Toucher rectal et paperasse
Prendre de la distance avec les malades est l’étape clé de la vie d’externe. Comme l’explique Eric Galam, enseignant en médecine générale, "la difficulté est de chosifier les patients, les transformer en maladie, sans non plus oublier qu’ils sont des personnes", en ajoutant que "c’est un passage naturel et positif. C’est normal d’en passer par là". Le rôle des professeurs, des chefs de service ou des maîtres de stage est fondamental dans cet apprentissage. "Quand les situations sont lourdes, comme pour les cas de cancers évolués, le rôle du médecin est d’accompagner le patient puis de débriefer avec l’externe. C’est fondamental, le maître de stage doit permettre à l’externe d’échanger avec lui" juge Bruno Roualet, généraliste enseignant et maître de stage.
Malheureusement, dans la pratique, ça n’est pas toujours comme cela, notamment en milieu hospitalier. Christian, externe en DCEM2, se souvient de son début d’année. "Lors de mon premier stage, j’étais très bien encadré, je me suis dit c’est génial ! Puis arrivé au deuxième, j’ai vite déchanté ! On se fait critiquer, on range la paperasse !". Christopher déplore lui aussi le manque de pédagogie, surtout de la part des internes. "Quand au niveau médical, il y a des gestes ingrats à faire, les internes nous demandent souvent de le faire, comme lorsqu’il faut faire un toucher rectal par exemple" explique-t-il. En dehors de ces tâches ingrates, la vie d’externe est un vrai apprentissage des émotions. Les futurs médecins apprennent à côtoyer la souffrance, la douleur et même la mort. Des moments difficiles qu’ils arrivent à gérer avec leur peu d’expérience. Christian a encore beaucoup de mal à voir les gens souffrir. Il se souvient d’un patient arrivé le mois dernier.

——————————

## Consigne 1:
Recopiez le passage du texte sur la vie d'externe qui va de "Toucher rectal et" à "maître de stage.", en renommant "externe" en "étudiant hospitalier".
## Consigne 2:
Relevez toutes les personnes désignées par leur nom ou leur prénom dans le texte sur la vie d'externe.

——————————

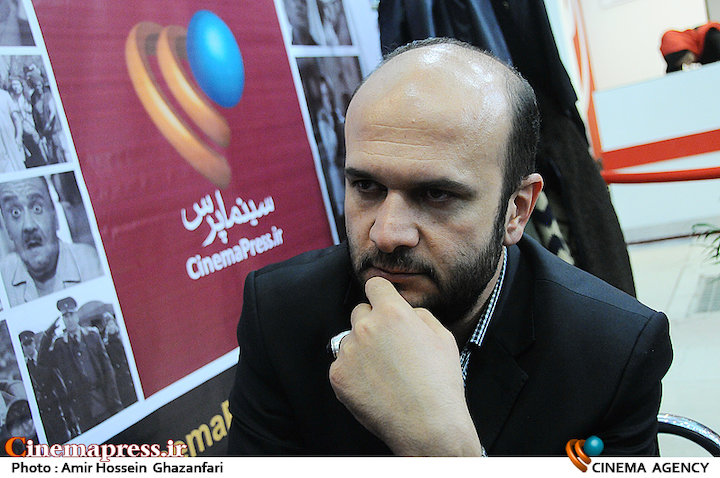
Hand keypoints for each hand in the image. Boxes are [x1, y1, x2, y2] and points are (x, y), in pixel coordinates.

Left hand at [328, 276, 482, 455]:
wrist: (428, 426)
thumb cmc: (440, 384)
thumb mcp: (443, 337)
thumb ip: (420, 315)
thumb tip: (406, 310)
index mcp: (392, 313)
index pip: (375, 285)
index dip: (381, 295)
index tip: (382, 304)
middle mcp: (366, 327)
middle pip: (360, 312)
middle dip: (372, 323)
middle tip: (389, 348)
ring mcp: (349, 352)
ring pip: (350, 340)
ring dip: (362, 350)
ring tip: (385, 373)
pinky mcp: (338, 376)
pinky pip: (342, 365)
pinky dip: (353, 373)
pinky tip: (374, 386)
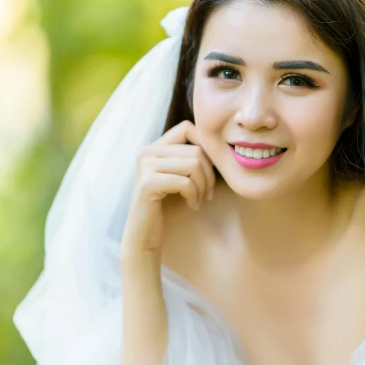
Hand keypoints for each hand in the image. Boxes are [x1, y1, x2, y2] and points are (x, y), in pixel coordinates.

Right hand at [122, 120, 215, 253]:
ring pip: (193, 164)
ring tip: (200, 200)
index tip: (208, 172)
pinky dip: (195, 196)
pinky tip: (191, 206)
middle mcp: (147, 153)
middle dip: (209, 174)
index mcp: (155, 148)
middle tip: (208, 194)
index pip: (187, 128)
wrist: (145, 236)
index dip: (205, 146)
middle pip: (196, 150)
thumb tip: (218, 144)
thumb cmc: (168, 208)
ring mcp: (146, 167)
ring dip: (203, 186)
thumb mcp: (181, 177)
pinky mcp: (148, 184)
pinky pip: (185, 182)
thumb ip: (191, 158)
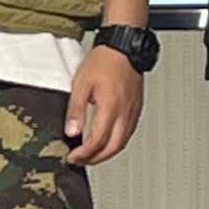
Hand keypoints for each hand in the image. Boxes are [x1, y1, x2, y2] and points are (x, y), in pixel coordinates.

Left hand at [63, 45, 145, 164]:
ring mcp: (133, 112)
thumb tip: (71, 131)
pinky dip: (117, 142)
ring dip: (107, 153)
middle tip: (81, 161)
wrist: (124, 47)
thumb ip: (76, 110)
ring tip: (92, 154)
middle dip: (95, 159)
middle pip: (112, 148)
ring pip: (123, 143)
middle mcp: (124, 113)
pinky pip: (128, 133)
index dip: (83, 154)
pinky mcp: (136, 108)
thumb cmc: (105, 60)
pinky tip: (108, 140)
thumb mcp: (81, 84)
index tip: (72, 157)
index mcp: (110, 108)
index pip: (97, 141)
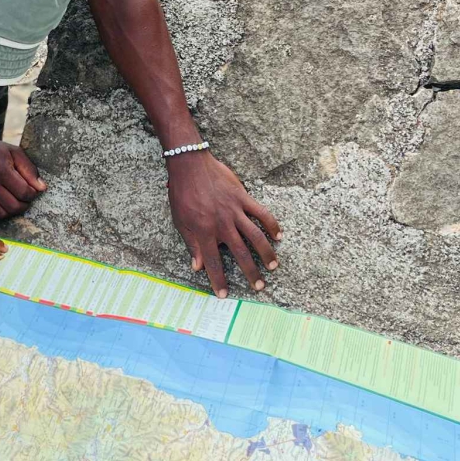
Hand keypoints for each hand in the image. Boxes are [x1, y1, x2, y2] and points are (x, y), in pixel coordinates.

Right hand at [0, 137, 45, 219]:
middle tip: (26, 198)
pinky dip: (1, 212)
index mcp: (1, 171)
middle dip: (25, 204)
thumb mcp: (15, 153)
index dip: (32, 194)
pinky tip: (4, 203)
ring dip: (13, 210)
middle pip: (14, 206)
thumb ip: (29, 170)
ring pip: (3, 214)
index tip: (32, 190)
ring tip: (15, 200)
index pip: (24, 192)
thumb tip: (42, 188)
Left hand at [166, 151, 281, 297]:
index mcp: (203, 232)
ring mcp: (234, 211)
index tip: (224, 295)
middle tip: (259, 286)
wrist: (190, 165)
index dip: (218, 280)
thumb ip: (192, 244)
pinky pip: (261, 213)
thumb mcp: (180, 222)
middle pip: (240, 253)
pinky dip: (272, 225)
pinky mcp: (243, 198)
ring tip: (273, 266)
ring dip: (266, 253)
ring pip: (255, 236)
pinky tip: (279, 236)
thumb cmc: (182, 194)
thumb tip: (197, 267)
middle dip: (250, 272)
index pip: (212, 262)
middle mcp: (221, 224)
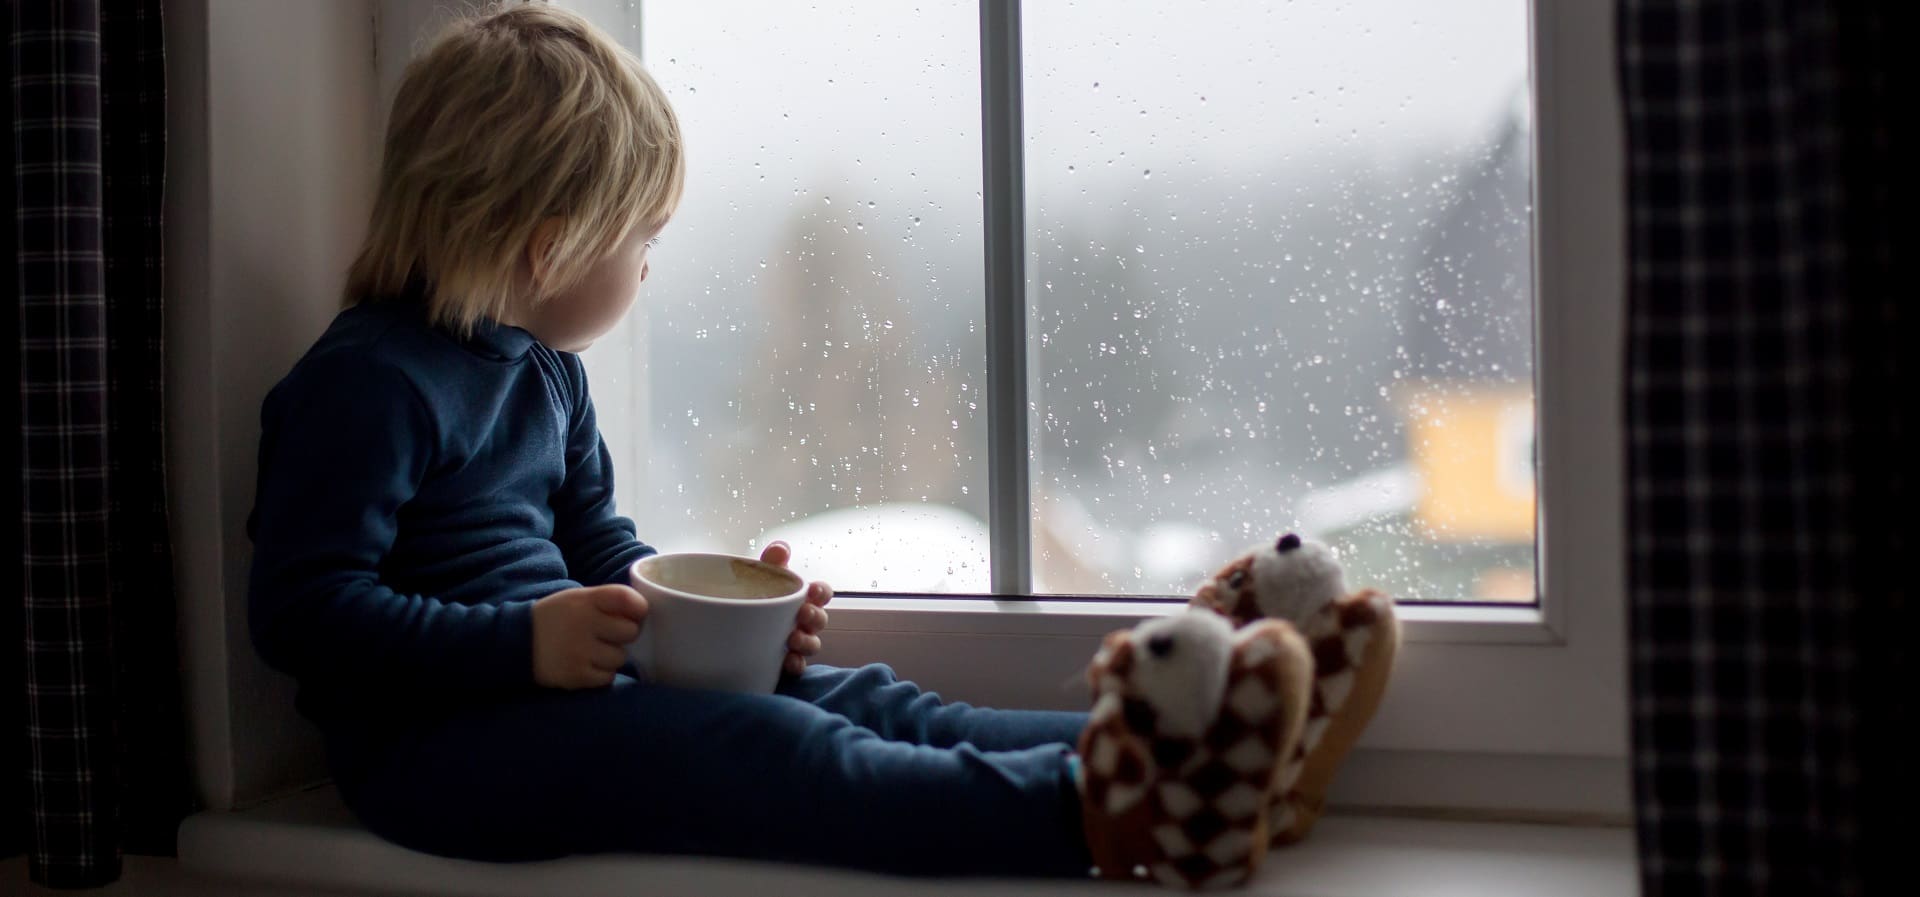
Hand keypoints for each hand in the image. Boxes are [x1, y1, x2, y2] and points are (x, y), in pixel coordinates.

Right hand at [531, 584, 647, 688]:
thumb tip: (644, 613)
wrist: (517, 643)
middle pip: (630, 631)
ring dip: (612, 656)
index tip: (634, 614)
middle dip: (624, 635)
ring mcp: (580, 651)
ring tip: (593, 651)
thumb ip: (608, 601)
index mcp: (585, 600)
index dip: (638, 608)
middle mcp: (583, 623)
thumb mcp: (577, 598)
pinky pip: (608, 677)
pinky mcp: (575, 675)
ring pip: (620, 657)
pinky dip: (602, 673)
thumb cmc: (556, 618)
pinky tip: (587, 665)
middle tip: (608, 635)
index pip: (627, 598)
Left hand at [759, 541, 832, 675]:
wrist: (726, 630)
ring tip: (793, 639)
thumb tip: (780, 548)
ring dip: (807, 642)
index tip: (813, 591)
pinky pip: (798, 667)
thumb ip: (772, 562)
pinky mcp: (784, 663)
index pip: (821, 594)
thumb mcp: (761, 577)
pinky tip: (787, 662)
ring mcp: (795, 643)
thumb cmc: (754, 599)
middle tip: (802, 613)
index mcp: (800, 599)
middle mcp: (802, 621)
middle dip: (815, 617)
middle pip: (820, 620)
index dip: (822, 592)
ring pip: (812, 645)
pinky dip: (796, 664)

——————————

## Corrigé rédigé 1:
Toucher rectal et paperasse
Prendre de la distance avec les malades est l’étape clé de la vie d’étudiant hospitalier. Comme l’explique Eric Galam, enseignant en médecine générale, "la difficulté est de chosifier les patients, les transformer en maladie, sans non plus oublier qu’ils sont des personnes", en ajoutant que "c’est un passage naturel et positif. C’est normal d’en passer par là". Le rôle des professeurs, des chefs de service ou des maîtres de stage est fondamental dans cet apprentissage. "Quand les situations sont lourdes, comme pour les cas de cancers évolués, le rôle du médecin est d’accompagner le patient puis de débriefer avec l’étudiant hospitalier. C’est fondamental, le maître de stage doit permettre à l’étudiant hospitalier d’échanger avec lui" juge Bruno Roualet, généraliste enseignant et maître de stage.

## Corrigé rédigé 2:
Eric Galam
Bruno Roualet
Christian
Christopher